Earlier this week, Apple’s market capitalization topped Microsoft’s. From a bragging rights point of view it just doesn’t get any better than this for Steve Jobs and Apple. Even the staid gray lady, the New York Times laid it on thick.
This changing of the guard caps one of the most stunning turnarounds in business history for Apple, which had been given up for dead only a decade earlier, and its co-founder and visionary chief executive, Steven P. Jobs.
Of course, market capitalization represents Wall Street’s take on which company is more valuable. And it can be argued that neither company is worth nearly $220 billion. Remember the free market is only accurate over the long haul. The less accurate it is over time, the longer the long haul gets as defined by the experts. It’s the closest we have come as a society to perfecting the perpetual motion machine. The less accurate analysts and forecasters are, the more they are able to convince us of their importance. But I digress and would be remiss if I failed to note that the contrarians have come out in droves. A sampling from MarketWatch:
But how many times in a row can Apple pull yet another rabbit out of its hat? When a company is riding a wave of investor euphoria, its stock price already reflects the expectation of many more rabbits. Almost by definition, any unexpected developments from such companies will be bad news.

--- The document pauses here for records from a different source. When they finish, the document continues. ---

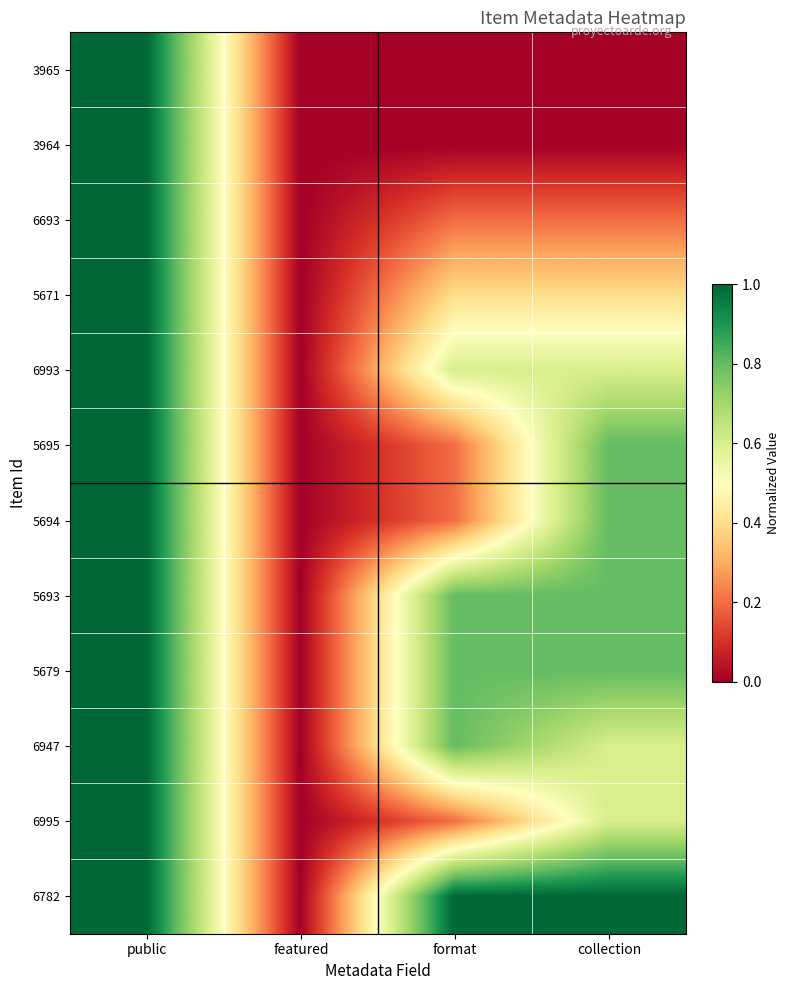

Reading right to left, list all the values displayed in this chart.

3965: collection=0.0	format=0.0	featured=0.0	public=1.0
3964: collection=0.0	format=0.0	featured=0.0	public=1.0
6693: collection=0.2	format=0.2	featured=0.0	public=1.0
5671: collection=0.4	format=0.4	featured=0.0	public=1.0
6993: collection=0.6	format=0.6	featured=0.0	public=1.0
5695: collection=0.8	format=0.2	featured=0.0	public=1.0
5694: collection=0.8	format=0.2	featured=0.0	public=1.0
5693: collection=0.8	format=0.8	featured=0.0	public=1.0
5679: collection=0.8	format=0.8	featured=0.0	public=1.0
6947: collection=0.6	format=0.8	featured=0.0	public=1.0
6995: collection=0.6	format=0.2	featured=0.0	public=1.0
6782: collection=1.0	format=1.0	featured=0.0	public=1.0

Stock talk is of virtually no interest to me. I could claim the high road as an adherent of the Random Walk hypothesis, but I’m not. Call me a proponent of the Random Mugging theory – walk down Wall Street enough times, and some punk out of Wharton will find a way into your wallet.
The last time Apple was number one
At the dawn of the personal computer era, Apple was the undisputed leader. IBM wasn’t much of a player but wanted in. IBM embraced MS-DOS and its more open ecosystem. Apple kept its platform mostly closed, and the rest is history.
Pretty much the same thing is happening now in the mobile space. Apple’s keeping its iPhone platform closed. Google’s entered the space with its open Android platform. I’m not deaf to the argument that times have changed. In an age of virus and malware attacks, privacy threats, and rampant generalized paranoia, the market may very well reward a closed and apparently safer platform. Steve Job’s bizarre promise of “freedom from porn” might play well in Peoria, assuming one can get an AT&T signal in Peoria. But we can take it a step further and put forth the proposition that the iPhone also gives us freedom from Verizon, Sprint, and T-mobile.
It really does look like 30 years ago all over again, but looks are deceiving. Only a fool underestimates Steve Job’s adaptability. Do not forget that the man who made it job #1 to kill the Newton upon his return to Apple is the man who brought us the iPad.
Excuse me if I opt not to place a wager on this race.